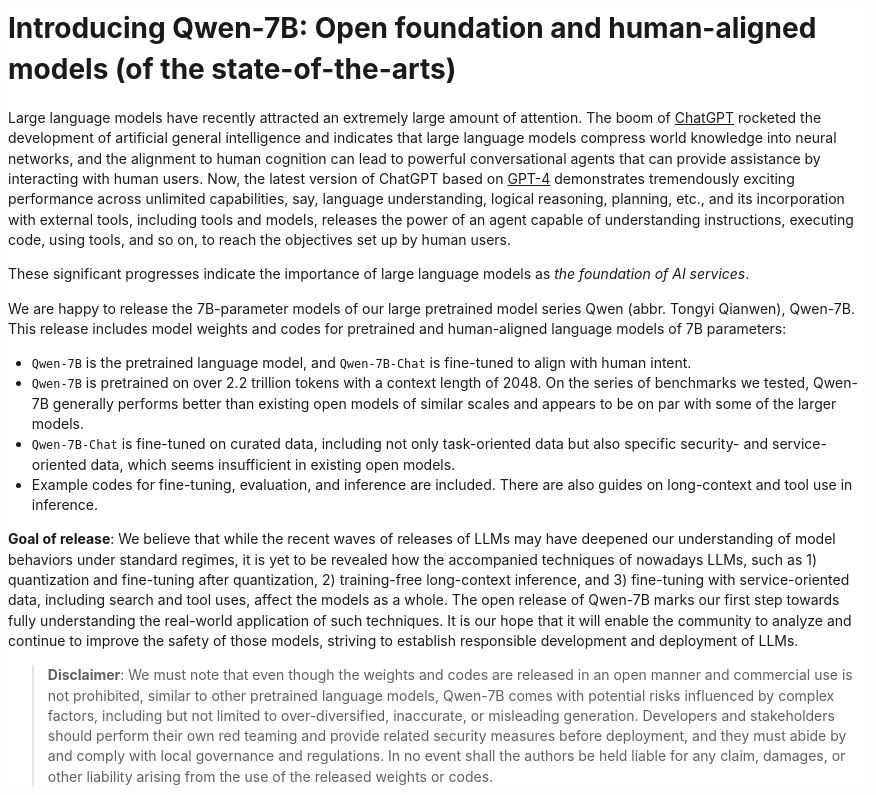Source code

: # Introducing Qwen-7B: Open foundation and human-aligned models (of the state-of-the-arts)

Large language models have recently attracted an extremely large amount of
attention.
The boom of [ChatGPT](https://openai.com/blog/chatgpt) rocketed the development of artificial general intelligence and indicates that large language models compress world knowledge into neural networks, and the alignment to human cognition can lead to powerful conversational agents that can provide assistance by interacting with human users.
Now, the latest version of ChatGPT based on [GPT-4](https://arxiv.org/abs/2303.08774) demonstrates tremendously exciting performance across unlimited capabilities, say, language understanding, logical reasoning, planning, etc., and its incorporation with external tools, including tools and models, releases the power of an agent capable of understanding instructions, executing code, using tools, and so on, to reach the objectives set up by human users.

These significant progresses indicate the importance of large language models as _the foundation of AI services_.

We are happy to release the 7B-parameter models of our large pretrained model series Qwen (abbr. Tongyi Qianwen), Qwen-7B.
This release includes model weights and codes for pretrained and human-aligned language models of 7B parameters:

- `Qwen-7B` is the pretrained language model, and `Qwen-7B-Chat` is fine-tuned to align with human intent.
- `Qwen-7B` is pretrained on over 2.2 trillion tokens with a context length of 2048. On the series of benchmarks we tested, Qwen-7B generally performs better than existing open models of similar scales and appears to be on par with some of the larger models.
- `Qwen-7B-Chat` is fine-tuned on curated data, including not only task-oriented data but also specific security- and service-oriented data, which seems insufficient in existing open models.
- Example codes for fine-tuning, evaluation, and inference are included. There are also guides on long-context and tool use in inference.

**Goal of release**:
We believe that while the recent waves of releases of LLMs may have deepened our understanding of model behaviors under standard regimes, it is yet to be revealed how the accompanied techniques of nowadays LLMs, such as 1) quantization and fine-tuning after quantization, 2) training-free long-context inference, and 3) fine-tuning with service-oriented data, including search and tool uses, affect the models as a whole.
The open release of Qwen-7B marks our first step towards fully understanding the real-world application of such techniques.
It is our hope that it will enable the community to analyze and continue to improve the safety of those models, striving to establish responsible development and deployment of LLMs.

> **Disclaimer**:
> We must note that even though the weights and codes are released in an open manner and commercial use is not prohibited, similar to other pretrained language models, Qwen-7B comes with potential risks influenced by complex factors, including but not limited to over-diversified, inaccurate, or misleading generation.
> Developers and stakeholders should perform their own red teaming and provide related security measures before deployment, and they must abide by and comply with local governance and regulations.
> In no event shall the authors be held liable for any claim, damages, or other liability arising from the use of the released weights or codes.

BRIEF: Copy the records above line for line, leaving out the pictures.

SOLUTION TO THE EXERCISE:
Source code

: # Introducing Qwen-7B: Open foundation and human-aligned models (of the state-of-the-arts)

Large language models have recently attracted an extremely large amount of
attention.
The boom of [ChatGPT](https://openai.com/blog/chatgpt) rocketed the development of artificial general intelligence and indicates that large language models compress world knowledge into neural networks, and the alignment to human cognition can lead to powerful conversational agents that can provide assistance by interacting with human users.
Now, the latest version of ChatGPT based on [GPT-4](https://arxiv.org/abs/2303.08774) demonstrates tremendously exciting performance across unlimited capabilities, say, language understanding, logical reasoning, planning, etc., and its incorporation with external tools, including tools and models, releases the power of an agent capable of understanding instructions, executing code, using tools, and so on, to reach the objectives set up by human users.

These significant progresses indicate the importance of large language models as _the foundation of AI services_.

We are happy to release the 7B-parameter models of our large pretrained model series Qwen (abbr. Tongyi Qianwen), Qwen-7B.
This release includes model weights and codes for pretrained and human-aligned language models of 7B parameters:

- `Qwen-7B` is the pretrained language model, and `Qwen-7B-Chat` is fine-tuned to align with human intent.
- `Qwen-7B` is pretrained on over 2.2 trillion tokens with a context length of 2048. On the series of benchmarks we tested, Qwen-7B generally performs better than existing open models of similar scales and appears to be on par with some of the larger models.
- `Qwen-7B-Chat` is fine-tuned on curated data, including not only task-oriented data but also specific security- and service-oriented data, which seems insufficient in existing open models.
- Example codes for fine-tuning, evaluation, and inference are included. There are also guides on long-context and tool use in inference.

**Goal of release**:
We believe that while the recent waves of releases of LLMs may have deepened our understanding of model behaviors under standard regimes, it is yet to be revealed how the accompanied techniques of nowadays LLMs, such as 1) quantization and fine-tuning after quantization, 2) training-free long-context inference, and 3) fine-tuning with service-oriented data, including search and tool uses, affect the models as a whole.
The open release of Qwen-7B marks our first step towards fully understanding the real-world application of such techniques.
It is our hope that it will enable the community to analyze and continue to improve the safety of those models, striving to establish responsible development and deployment of LLMs.

> **Disclaimer**:
> We must note that even though the weights and codes are released in an open manner and commercial use is not prohibited, similar to other pretrained language models, Qwen-7B comes with potential risks influenced by complex factors, including but not limited to over-diversified, inaccurate, or misleading generation.
> Developers and stakeholders should perform their own red teaming and provide related security measures before deployment, and they must abide by and comply with local governance and regulations.
> In no event shall the authors be held liable for any claim, damages, or other liability arising from the use of the released weights or codes.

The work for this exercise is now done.